The minimum, median and maximum values are always calculated, but other values can be specified using the parameter percentiles. Specifies a list of values ranging from 0 to 1.
print(df.describe(percentiles=[0.2, 0.4, 0.6, 0.8]))
# a b
# count 4.000000 4.000000
# mean 1.750000 0.600000
# std 0.957427 0.439697
# min 1.000000 0.100000
# 20% 1.000000 0.280000
# 40% 1.200000 0.480000
# 50% 1.500000 0.600000
# 60% 1.800000 0.720000
# 80% 2.400000 0.920000
# max 3.000000 1.100000
Calculate frequency of numeric columns, etc.
For example, with categorical data where males are represented by 0 and females by 1, or place names are assigned to numerical values, there are cases where we want to examine the mode and its frequency rather than the mean and standard deviation, even for numerical data.
print(df.astype('str').describe())
# a b c d e
# count 4 4 4 4 4
# unique 3 4 3 4 2
# top 1 1.1 X 3 True
# freq 2 1 2 1 3
print(df.astype({
'a': str}).describe(exclude='number'))
# a c d e
# count 4 4 4 4
# unique 3 3 4 2
# top 1 X 3 True
# freq 2 2 1 3
Calculate the mean, standard deviation, etc. of a string of numbers
Likewise, if you want to calculate the mean or standard deviation of a string of numbers, use the astype() method.
print(df.astype({
'd': int, 'e': int}).describe())
# a b d e
# count 4.000000 4.000000 4.000000 4.00
# mean 1.750000 0.600000 2.750000 0.75
# std 0.957427 0.439697 1.707825 0.50
# min 1.000000 0.100000 1.000000 0.00
# 25% 1.000000 0.325000 1.750000 0.75
# 50% 1.500000 0.600000 2.500000 1.00
# 75% 2.250000 0.875000 3.500000 1.00
# max 3.000000 1.100000 5.000000 1.00
describe() in pandas.Series
pandas.Series also has a describe() method.
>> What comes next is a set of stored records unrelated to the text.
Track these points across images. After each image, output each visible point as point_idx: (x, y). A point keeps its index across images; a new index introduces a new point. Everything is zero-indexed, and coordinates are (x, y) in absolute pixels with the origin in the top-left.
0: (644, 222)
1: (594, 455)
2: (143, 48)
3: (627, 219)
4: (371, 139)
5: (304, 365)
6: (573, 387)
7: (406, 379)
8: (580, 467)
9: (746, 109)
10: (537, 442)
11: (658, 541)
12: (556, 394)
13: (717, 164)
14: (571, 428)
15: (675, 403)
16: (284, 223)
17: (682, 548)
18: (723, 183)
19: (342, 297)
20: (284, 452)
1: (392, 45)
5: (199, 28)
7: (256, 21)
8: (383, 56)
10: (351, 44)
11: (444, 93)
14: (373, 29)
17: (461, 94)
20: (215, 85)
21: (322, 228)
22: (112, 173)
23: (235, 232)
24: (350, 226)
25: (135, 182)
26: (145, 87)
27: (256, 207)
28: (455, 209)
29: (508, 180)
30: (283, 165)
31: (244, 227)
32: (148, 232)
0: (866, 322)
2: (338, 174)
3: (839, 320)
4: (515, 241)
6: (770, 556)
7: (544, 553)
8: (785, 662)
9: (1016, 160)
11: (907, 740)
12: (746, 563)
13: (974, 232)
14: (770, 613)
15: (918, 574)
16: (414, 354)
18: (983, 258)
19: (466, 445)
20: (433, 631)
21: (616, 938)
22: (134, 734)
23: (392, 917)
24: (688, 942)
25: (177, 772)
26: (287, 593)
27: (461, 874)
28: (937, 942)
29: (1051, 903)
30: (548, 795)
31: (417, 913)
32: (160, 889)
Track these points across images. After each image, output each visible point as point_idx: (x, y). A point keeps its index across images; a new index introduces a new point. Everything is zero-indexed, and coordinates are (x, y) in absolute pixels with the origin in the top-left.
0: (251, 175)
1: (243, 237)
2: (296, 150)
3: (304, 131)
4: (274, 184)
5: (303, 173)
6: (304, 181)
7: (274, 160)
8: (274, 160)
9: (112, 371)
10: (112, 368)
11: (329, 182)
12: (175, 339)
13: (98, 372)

Returns pandas.Series.
s_int = df['a']
print(s_int)
# 0 1
# 1 2
# 2 1
# 3 3
# Name: a, dtype: int64
print(s_int.describe())
# count 4.000000
# mean 1.750000
# std 0.957427
# min 1.000000
# 25% 1.000000
# 50% 1.500000
# 75% 2.250000
# max 3.000000
# Name: a, dtype: float64
print(type(s_int.describe()))
# <class 'pandas.core.series.Series'>
The parameters include and exclude are ignored and items are computed according to type dtype. You can also use astype() for type conversion.
s_str = df['d']
print(s_str.describe())
# count 4
# unique 4
# top 3
# freq 1
# Name: d, dtype: object
print(s_str.astype('int').describe())
# count 4.000000
# mean 2.750000
# std 1.707825
# min 1.000000
# 25% 1.750000
# 50% 2.500000
# 75% 3.500000
# max 5.000000
# Name: d, dtype: float64
date and time (datetime64[ns] type)
Added first and last items for columns of type datetime64[ns].
df['dt'] = pd.to_datetime(['2018-01-01', '2018-03-15', '2018-02-20', '2018-03-15'])
print(df.dtypes)
# a int64
# b float64
# c object
# d object
# e bool
# dt datetime64[ns]
# dtype: object
print(df.describe(include='datetime'))
# dt
# count 4
# unique 3
# top 2018-03-15 00:00:00
# freq 2
# first 2018-01-01 00:00:00
# last 2018-03-15 00:00:00
Literally, first means the first date and last means the last date. It can be calculated separately with min() and max().
print(df['dt'].min())
# 2018-01-01 00:00:00
print(df['dt'].max())
# 2018-03-15 00:00:00
apply describe() to the row
describe() takes no arguments specifying row and column axes. Use .T to transpose, then call describe() to get the result in the original row.
print(df.T.describe())
# 0 1 2 3
# count 6 6 6 6
# unique 5 6 6 6
# top 1 2018-03-15 00:00:00 2018-02-20 00:00:00 2018-03-15 00:00:00
# freq 2 1 1 1
In pandas, each column has a type dtype, so it is basically assumed that each column is arranged with the same type of data.
Therefore, it is usually not necessary to get summary statistics for each row, and if each row is arranged with the same kind of data, it is better to transpose, which makes it easier to do all kinds of processing, not just describe().